START Exercise input
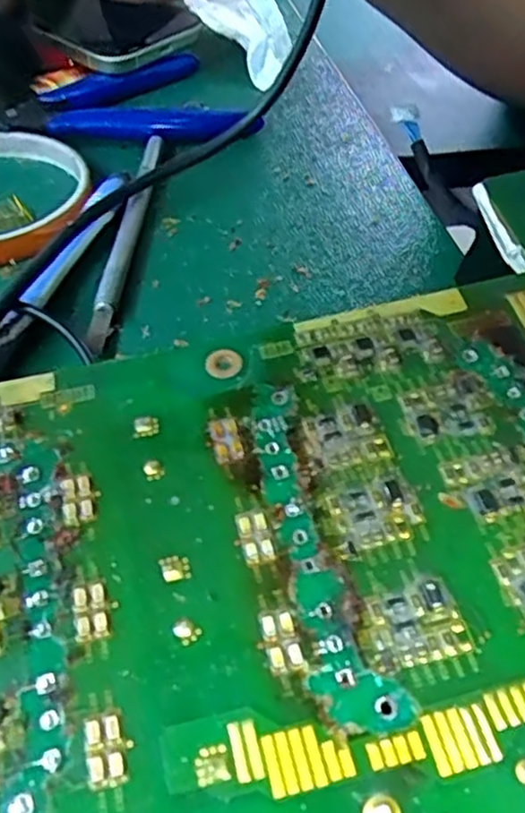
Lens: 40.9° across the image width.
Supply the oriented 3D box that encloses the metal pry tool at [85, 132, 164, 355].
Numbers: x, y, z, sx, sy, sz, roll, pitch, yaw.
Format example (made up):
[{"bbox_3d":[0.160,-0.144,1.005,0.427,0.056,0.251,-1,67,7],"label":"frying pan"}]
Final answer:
[{"bbox_3d":[-0.049,-0.064,0.258,0.008,0.010,0.120,4,47,1],"label":"metal pry tool"}]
END Exercise input
*Exercise*
Pictures do not belong in the copy. Please reproduce the entries above exactly otherwise.

*Response*
Lens: 40.9° across the image width.
Supply the oriented 3D box that encloses the metal pry tool at [85, 132, 164, 355].
Numbers: x, y, z, sx, sy, sz, roll, pitch, yaw.
Format example (made up):
[{"bbox_3d":[0.160,-0.144,1.005,0.427,0.056,0.251,-1,67,7],"label":"frying pan"}]
Final answer:
[{"bbox_3d":[-0.049,-0.064,0.258,0.008,0.010,0.120,4,47,1],"label":"metal pry tool"}]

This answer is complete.